Timiaouine, l’étrange cité
Un soir, juste au moment où le disque solaire s’éclipse à l’horizon, une caravane d’une dizaine de dromadaires, chargés de sacs, s’apprête à prendre le départ en direction de Timiaouine. C’est une commune de 6 000 âmes, distante de 150 km de BBM. Cent cinquante km de piste chaotique, épreuve difficile et éprouvante. La langue qui prédomine est le ‘targui’ et la présence d’un interprète est plus que nécessaire et indispensable. Au fur et à mesure que l’on s’approche de la commune, le paysage change étrangement, cédant la place à une végétation verdoyante et luxuriante. Des oueds coulent sous vos pieds : un spectacle sublime ! À l’entrée, nous nous sommes garés à l’ombre d’un arbre gigantesque; nous étions plus de quinze personnes et trois véhicules sous le même arbre ! Timiaouine est considérée comme zone humide, ce qui implique un passage obligé des oiseaux migrateurs. À Timiaouine, cafés, magasins aux commerces multiples animent ce ksar, et les divers articles proposés n’ont rien à envier à ceux que l’on trouve sur nos marchés. La cité jouit d’un climat subtropical et le sable s’étale à perte de vue. À la tombée de la nuit, la température chute rapidement. Ici, on prend le temps de vivre .

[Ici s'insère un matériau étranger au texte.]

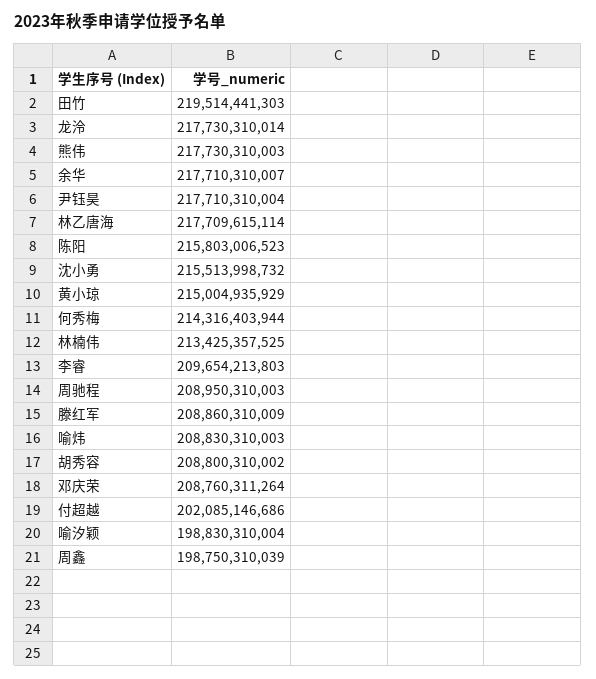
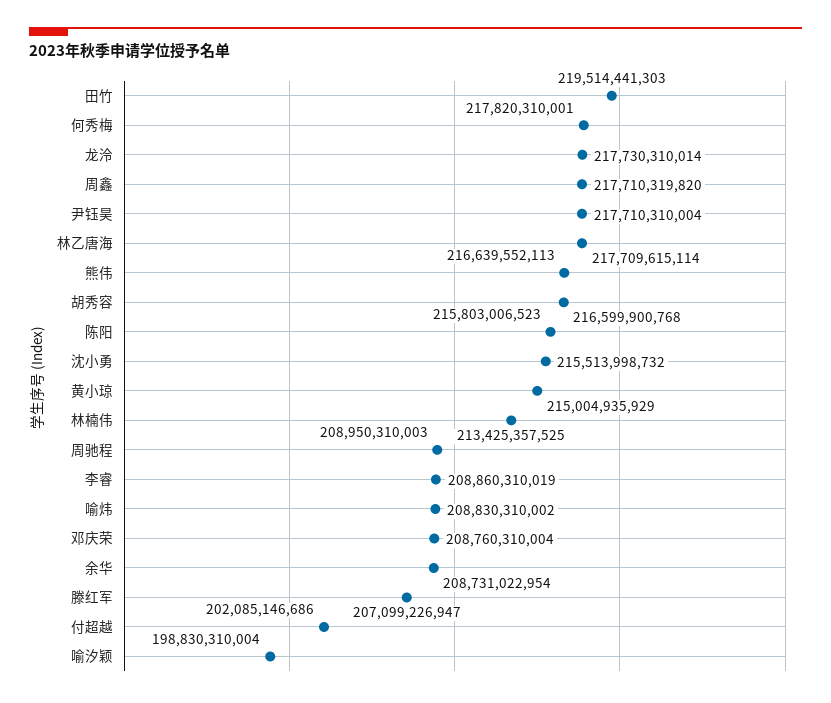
熊伟: 217730310003 -> 216639552113
余华: 217710310007 -> 208731022954
何秀梅: 214316403944 -> 217820310001
李睿: 209654213803 -> 208860310019
滕红军: 208860310009 -> 207099226947
喻炜: 208830310003 -> 208830310002
胡秀容: 208800310002 -> 216599900768
邓庆荣: 208760311264 -> 208760310004
周鑫: 198750310039 -> 217710319820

BBM, Timiaouine, destinations de rêve !
Dans ces contrées lointaines, où vivent femmes et hommes en parfaite symbiose avec la nature, où le respect des traditions, le sens de l’accueil et l’hospitalité légendaire nous rappellent que nous vivons, tous, sur une même planète, où l’harmonie devrait régner afin de permettre à chacun de prendre du temps de savourer chaque moment, chaque instant. C’est un univers sans limite, où l’expression naturelle et la joie spontanée créent une certaine effervescence, et vous donnent rendez-vous avec l’histoire, celle de l’Algérie qui demeure, en toute circonstance, un vaste creuset de civilisation.